TOTB-09: ASSESSING THE BENEFITS OF PEER TEACHING FOR THE ABSITE THROUGH A RESIDENT-LED REVIEW COURSE
Douglas James Cassidy, MD; Massachusetts General Hospital
What problem in education is addressed by this work?:
The American Board of Surgery In-Training Examination (ABSITE) is being increasingly used in high-stakes decisions such as resident promotion and as a key criterion in fellowship; therefore, programs to improve ABSITE scores are a high priority for program directors and educators in surgical residencies across the country. Peer teaching provides economic savings through the use of peer educators as opposed to faculty, as well as benefits to learners, by offering education at learnerâs cognitive level in a comfortable and safe educational environment while empowering tutors to be responsible for the education of others. This supplemental course provides additional ABSITE review and fosters an environment of collaborative learning within a general surgery residency.
Describe the intervention:
An internal review and needs assessment was performed by analyzing institution data to identify knowledge deficit trends and topics of poor performance on the ABSITE within our program. Based on this needs assessment, a 20-week peer-taught ABSITE review curriculum was developed and research residents were asked to volunteer their time to prepare and lead 1-hour instructional sessions during weeknights outside of clinical duty hours. Residents who participated provided feedback on both the structure and content of the sessions and the teacher's performance, so that the curriculum and teaching methods could be improved over time.

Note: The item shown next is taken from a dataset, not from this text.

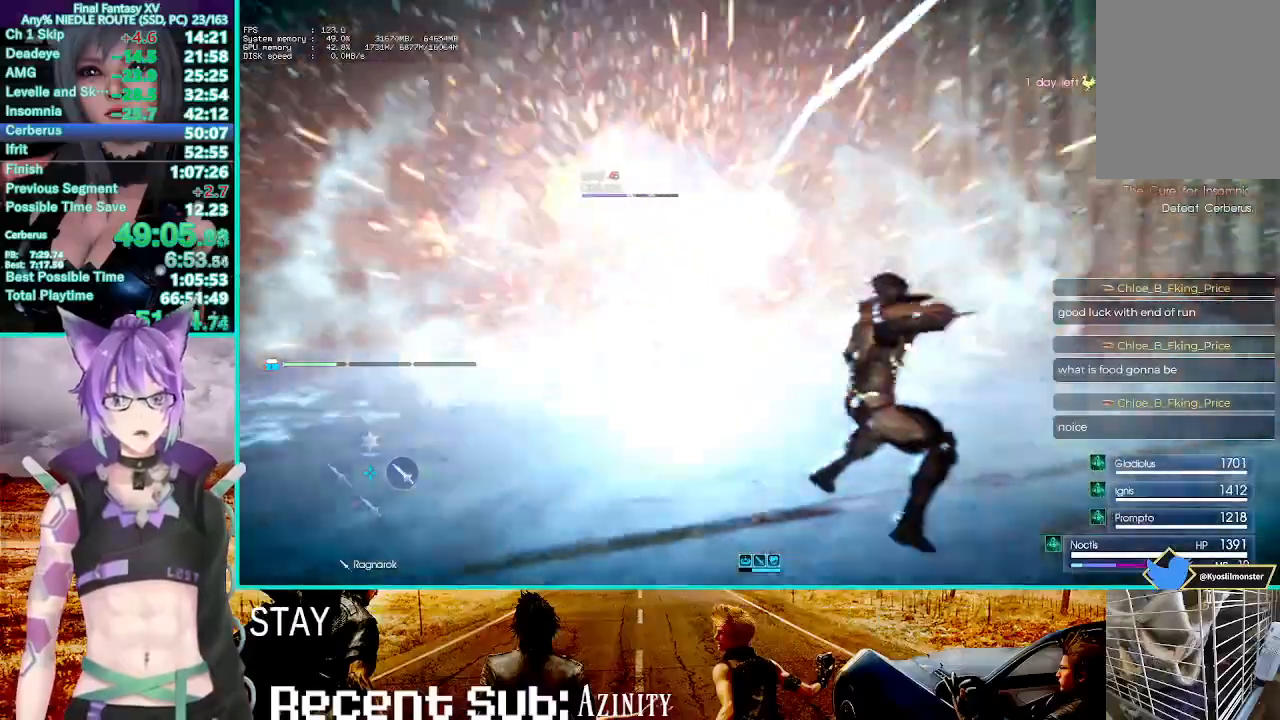
{"buttons": ["R1"], "left_stick": "center", "right_stick": "center", "events": [[467, "TRIANGLE", "up"]]}
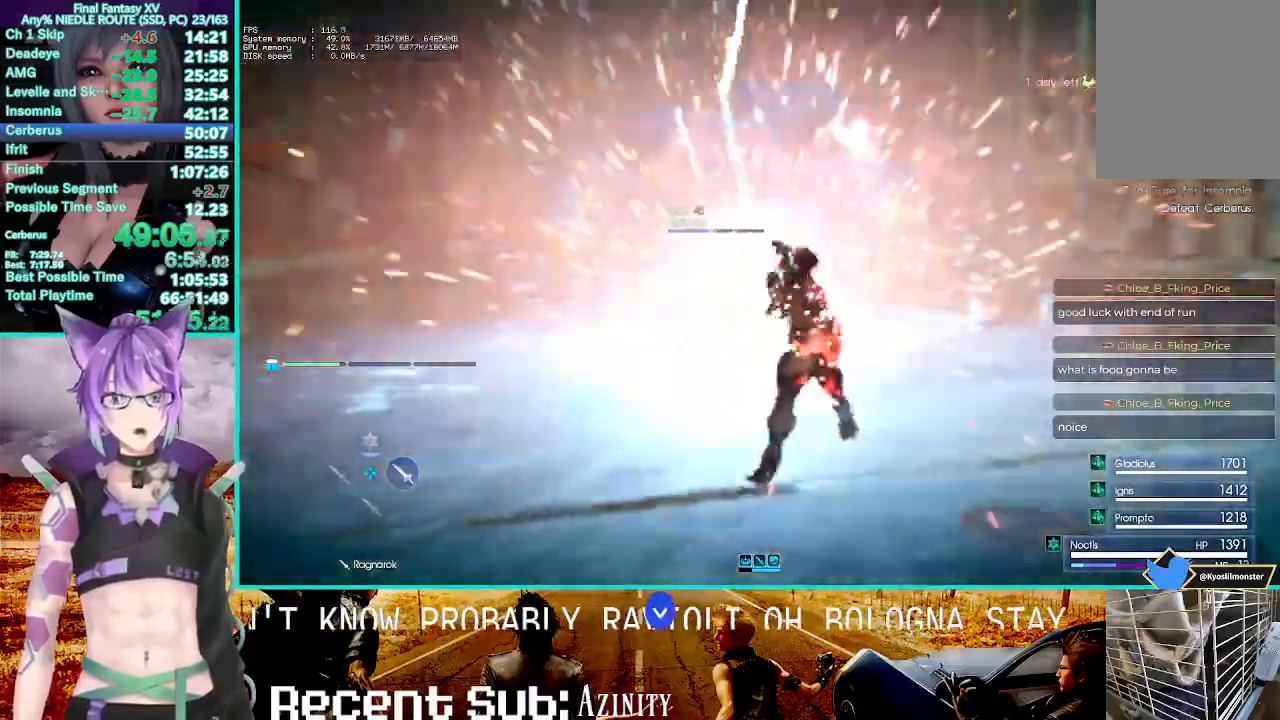
{"buttons": ["R1"], "left_stick": "center", "right_stick": "center"}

Describe how this intervention could be applied at other institutions. Please specifically comment on identified barriers that could exist and how they could be overcome:
Each program can analyze their internal data and poll their residents to determine areas of deficiency so that the supplemental course can be modified to fit each institution's need. Since this review takes place outside of clinical hours, resident participation is voluntary, and additional incentives such as dinner or increased educational allocations to participating residents may be needed to encourage attendance. Finally, given the time constraints of active clinical residents, programs with dedicated research residents can utilize these residents to both champion the course and act as volunteer teachers, thus encouraging continued involvement and participation within the residency during the non-clinical years.